## EXERCISE REQUIREMENTS
Write out precisely the lines beginning with the line that contains "ressentais une frustration. Je me disais" and ending with the last line of the entries, and no other lines.

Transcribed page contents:
+++

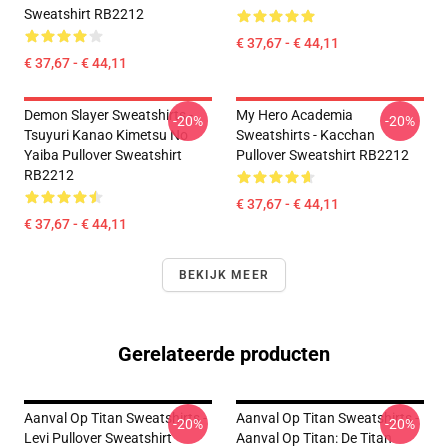
Sweatshirt RB2212
€ 37,67 - € 44,11
€ 37,67 - € 44,11
Demon Slayer Sweatshirts -
My Hero Academia
-20%
-20%
Tsuyuri Kanao Kimetsu No
Sweatshirts - Kacchan
Yaiba Pullover Sweatshirt
Pullover Sweatshirt RB2212
RB2212
€ 37,67 - € 44,11
€ 37,67 - € 44,11
BEKIJK MEER
Gerelateerde producten
Aanval Op Titan Sweatshirts -
Aanval Op Titan Sweatshirts -
-20%
-20%
Levi Pullover Sweatshirt
Aanval Op Titan: De Titan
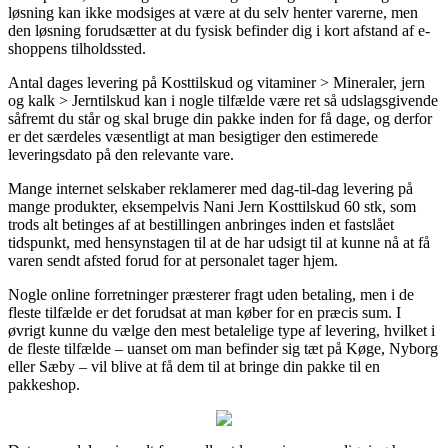
løsning kan ikke modsiges at være at du selv henter varerne, men
den løsning forudsætter at du fysisk befinder dig i kort afstand af e-
shoppens tilholdssted.
Antal dages levering på Kosttilskud og vitaminer > Mineraler, jern
og kalk > Jerntilskud kan i nogle tilfælde være ret så udslagsgivende
såfremt du står og skal bruge din pakke inden for få dage, og derfor
er det særdeles væsentligt at man besigtiger den estimerede
leveringsdato på den relevante vare.
Mange internet selskaber reklamerer med dag-til-dag levering på
mange produkter, eksempelvis Nani Jern Kosttilskud 60 stk, som
trods alt betinges af at bestillingen anbringes inden et fastslået
tidspunkt, med hensynstagen til at de har udsigt til at kunne nå at få
varen sendt afsted forud for at personalet tager hjem.
Nogle online forretninger præsterer fragt uden betaling, men i de
fleste tilfælde er det forudsat at man køber for en præcis sum. I
øvrigt kunne du vælge den mest betalelige type af levering, hvilket i
de fleste tilfælde – uanset om man befinder sig tæt på Køge, Nyborg
eller Sæby – vil blive at få dem til at bringe din pakke til en
pakkeshop.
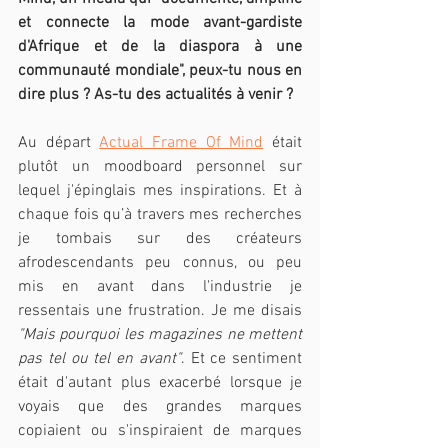
et connecte la mode avant-gardiste 
d'Afrique et de la diaspora à une 
communauté mondiale", peux-tu nous en 
dire plus ? As-tu des actualités à venir ?
Au départ 
Actual Frame Of Mind
 était 
plutôt un moodboard personnel sur 
lequel j'épinglais mes inspirations. Et à 
chaque fois qu’à travers mes recherches 
je tombais sur des créateurs 
afrodescendants peu connus, ou peu 
mis en avant dans l'industrie je 
ressentais une frustration. Je me disais 
"Mais pourquoi les magazines ne mettent 
pas tel ou tel en avant"
. Et ce sentiment 
était d'autant plus exacerbé lorsque je 
voyais que des grandes marques 
copiaient ou s'inspiraient de marques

+++

## COMPLETED EXERCISE
ressentais une frustration. Je me disais 
"Mais pourquoi les magazines ne mettent 
pas tel ou tel en avant"
. Et ce sentiment 
était d'autant plus exacerbé lorsque je 
voyais que des grandes marques 
copiaient ou s'inspiraient de marques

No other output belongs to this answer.